━━━━━ Material shown ━━━━━

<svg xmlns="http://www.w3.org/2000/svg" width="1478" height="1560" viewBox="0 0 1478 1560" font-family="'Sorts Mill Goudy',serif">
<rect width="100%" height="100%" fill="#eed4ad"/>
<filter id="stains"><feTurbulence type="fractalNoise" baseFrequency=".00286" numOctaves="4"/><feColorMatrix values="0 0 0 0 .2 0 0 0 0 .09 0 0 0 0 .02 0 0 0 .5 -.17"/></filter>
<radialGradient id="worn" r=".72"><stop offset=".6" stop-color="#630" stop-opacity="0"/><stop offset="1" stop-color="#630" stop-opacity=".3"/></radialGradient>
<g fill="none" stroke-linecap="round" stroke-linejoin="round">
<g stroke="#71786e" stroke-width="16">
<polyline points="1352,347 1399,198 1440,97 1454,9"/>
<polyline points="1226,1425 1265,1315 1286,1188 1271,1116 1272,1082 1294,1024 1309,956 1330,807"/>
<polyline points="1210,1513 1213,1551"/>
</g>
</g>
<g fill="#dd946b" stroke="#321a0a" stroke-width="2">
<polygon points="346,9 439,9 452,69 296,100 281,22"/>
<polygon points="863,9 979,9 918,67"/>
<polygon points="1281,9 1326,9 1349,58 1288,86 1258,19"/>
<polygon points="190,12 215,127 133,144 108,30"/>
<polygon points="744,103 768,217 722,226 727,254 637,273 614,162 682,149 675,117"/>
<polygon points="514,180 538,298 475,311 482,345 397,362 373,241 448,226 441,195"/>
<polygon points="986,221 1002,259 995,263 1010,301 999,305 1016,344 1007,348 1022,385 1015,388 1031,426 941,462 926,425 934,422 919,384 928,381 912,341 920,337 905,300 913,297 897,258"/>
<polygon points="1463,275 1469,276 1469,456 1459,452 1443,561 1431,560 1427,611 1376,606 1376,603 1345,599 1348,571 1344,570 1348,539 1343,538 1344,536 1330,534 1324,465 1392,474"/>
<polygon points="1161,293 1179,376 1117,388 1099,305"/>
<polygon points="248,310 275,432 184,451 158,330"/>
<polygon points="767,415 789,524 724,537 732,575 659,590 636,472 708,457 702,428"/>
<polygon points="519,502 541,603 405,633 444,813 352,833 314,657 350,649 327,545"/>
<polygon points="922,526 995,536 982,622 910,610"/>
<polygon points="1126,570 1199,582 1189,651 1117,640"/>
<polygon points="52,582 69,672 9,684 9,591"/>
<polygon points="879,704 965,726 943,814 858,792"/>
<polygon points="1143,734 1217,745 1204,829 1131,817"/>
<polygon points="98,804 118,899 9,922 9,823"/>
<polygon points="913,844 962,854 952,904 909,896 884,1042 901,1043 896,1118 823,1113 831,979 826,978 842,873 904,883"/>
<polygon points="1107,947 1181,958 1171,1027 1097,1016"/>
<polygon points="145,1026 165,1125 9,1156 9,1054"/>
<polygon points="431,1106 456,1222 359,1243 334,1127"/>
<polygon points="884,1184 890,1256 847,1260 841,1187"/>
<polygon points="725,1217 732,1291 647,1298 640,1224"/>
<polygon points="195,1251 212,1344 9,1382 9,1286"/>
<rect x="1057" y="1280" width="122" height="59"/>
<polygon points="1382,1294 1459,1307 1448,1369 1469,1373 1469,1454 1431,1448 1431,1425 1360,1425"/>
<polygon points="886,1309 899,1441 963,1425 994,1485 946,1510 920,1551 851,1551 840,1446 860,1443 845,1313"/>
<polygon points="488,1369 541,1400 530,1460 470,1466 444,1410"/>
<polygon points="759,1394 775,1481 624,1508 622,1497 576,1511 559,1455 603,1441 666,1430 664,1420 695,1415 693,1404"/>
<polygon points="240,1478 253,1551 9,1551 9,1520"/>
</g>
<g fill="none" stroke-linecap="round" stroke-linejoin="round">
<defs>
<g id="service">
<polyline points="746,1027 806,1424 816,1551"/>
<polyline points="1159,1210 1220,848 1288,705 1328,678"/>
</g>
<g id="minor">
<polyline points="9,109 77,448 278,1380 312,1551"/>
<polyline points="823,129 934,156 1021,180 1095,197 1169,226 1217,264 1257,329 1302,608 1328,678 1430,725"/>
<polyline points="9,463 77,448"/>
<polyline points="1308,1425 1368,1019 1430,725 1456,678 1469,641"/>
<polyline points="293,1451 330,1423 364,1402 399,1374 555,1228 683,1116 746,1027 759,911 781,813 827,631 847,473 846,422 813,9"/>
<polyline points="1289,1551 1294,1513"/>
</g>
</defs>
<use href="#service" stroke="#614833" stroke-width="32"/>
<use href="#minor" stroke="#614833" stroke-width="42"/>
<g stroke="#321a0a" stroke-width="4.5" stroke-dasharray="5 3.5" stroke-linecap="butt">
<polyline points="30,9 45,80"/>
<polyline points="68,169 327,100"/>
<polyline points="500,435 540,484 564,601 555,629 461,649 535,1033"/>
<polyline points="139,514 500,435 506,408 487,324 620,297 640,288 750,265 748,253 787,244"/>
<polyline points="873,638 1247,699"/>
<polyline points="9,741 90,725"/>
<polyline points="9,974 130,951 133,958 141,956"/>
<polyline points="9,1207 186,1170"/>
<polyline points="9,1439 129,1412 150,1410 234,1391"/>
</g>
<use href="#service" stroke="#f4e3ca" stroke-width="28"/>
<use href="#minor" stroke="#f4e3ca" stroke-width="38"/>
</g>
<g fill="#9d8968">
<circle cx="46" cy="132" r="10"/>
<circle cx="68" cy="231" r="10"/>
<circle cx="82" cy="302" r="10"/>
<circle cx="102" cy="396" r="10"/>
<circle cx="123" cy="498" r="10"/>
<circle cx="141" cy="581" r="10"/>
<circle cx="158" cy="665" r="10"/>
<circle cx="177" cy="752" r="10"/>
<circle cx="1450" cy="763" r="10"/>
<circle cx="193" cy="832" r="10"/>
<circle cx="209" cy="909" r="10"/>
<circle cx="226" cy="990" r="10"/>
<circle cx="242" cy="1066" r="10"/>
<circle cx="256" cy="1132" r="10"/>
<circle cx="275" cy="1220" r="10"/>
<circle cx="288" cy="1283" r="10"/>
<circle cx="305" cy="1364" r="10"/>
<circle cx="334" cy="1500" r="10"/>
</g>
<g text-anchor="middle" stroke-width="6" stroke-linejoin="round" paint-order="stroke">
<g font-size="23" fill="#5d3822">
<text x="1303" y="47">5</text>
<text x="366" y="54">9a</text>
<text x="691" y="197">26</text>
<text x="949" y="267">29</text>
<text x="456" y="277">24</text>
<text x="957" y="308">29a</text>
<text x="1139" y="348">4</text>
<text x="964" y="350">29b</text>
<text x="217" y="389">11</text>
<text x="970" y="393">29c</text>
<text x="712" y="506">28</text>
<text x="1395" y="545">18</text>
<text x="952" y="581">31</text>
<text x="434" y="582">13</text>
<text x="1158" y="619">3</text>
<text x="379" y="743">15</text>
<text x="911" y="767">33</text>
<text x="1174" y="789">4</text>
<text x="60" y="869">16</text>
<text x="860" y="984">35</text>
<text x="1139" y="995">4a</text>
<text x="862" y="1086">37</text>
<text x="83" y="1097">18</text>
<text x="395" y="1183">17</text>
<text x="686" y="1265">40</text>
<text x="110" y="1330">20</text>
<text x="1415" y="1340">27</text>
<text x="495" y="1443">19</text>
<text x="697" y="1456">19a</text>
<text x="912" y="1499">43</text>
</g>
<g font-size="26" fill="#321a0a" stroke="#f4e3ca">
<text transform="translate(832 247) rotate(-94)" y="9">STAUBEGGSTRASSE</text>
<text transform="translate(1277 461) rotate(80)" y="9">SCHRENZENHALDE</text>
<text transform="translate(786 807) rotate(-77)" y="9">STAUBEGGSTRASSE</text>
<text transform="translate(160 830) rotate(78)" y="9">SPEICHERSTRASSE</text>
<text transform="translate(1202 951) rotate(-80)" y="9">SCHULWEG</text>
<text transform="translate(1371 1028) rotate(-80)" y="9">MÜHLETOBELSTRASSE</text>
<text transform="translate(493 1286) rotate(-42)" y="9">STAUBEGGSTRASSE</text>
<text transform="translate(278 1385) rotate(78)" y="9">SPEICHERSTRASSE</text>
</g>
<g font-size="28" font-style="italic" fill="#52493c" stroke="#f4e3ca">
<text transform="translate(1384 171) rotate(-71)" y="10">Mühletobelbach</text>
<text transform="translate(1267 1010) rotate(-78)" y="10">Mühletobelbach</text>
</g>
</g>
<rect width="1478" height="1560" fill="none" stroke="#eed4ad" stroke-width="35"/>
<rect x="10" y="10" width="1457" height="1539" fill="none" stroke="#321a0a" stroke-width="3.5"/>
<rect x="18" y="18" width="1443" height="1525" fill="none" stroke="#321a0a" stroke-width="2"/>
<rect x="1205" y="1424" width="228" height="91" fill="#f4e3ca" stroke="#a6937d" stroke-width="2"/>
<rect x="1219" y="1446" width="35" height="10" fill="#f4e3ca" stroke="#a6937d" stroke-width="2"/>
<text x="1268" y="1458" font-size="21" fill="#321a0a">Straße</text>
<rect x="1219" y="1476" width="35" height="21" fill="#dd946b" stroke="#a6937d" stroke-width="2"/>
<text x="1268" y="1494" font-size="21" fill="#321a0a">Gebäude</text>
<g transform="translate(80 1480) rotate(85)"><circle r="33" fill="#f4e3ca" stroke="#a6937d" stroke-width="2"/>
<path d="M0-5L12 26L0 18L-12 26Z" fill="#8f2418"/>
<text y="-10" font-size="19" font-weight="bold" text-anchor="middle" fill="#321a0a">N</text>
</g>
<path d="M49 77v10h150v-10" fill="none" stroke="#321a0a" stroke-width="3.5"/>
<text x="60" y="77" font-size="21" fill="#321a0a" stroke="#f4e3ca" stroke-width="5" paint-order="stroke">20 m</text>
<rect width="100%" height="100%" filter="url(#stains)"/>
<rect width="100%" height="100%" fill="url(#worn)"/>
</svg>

━━━━━

- _What you will do_
Show a copy of each line from the data that includes the word "filter".

- _Solution to this task_
<filter id="stains"><feTurbulence type="fractalNoise" baseFrequency=".00286" numOctaves="4"/><feColorMatrix values="0 0 0 0 .2 0 0 0 0 .09 0 0 0 0 .02 0 0 0 .5 -.17"/></filter>
<rect width="100%" height="100%" filter="url(#stains)"/>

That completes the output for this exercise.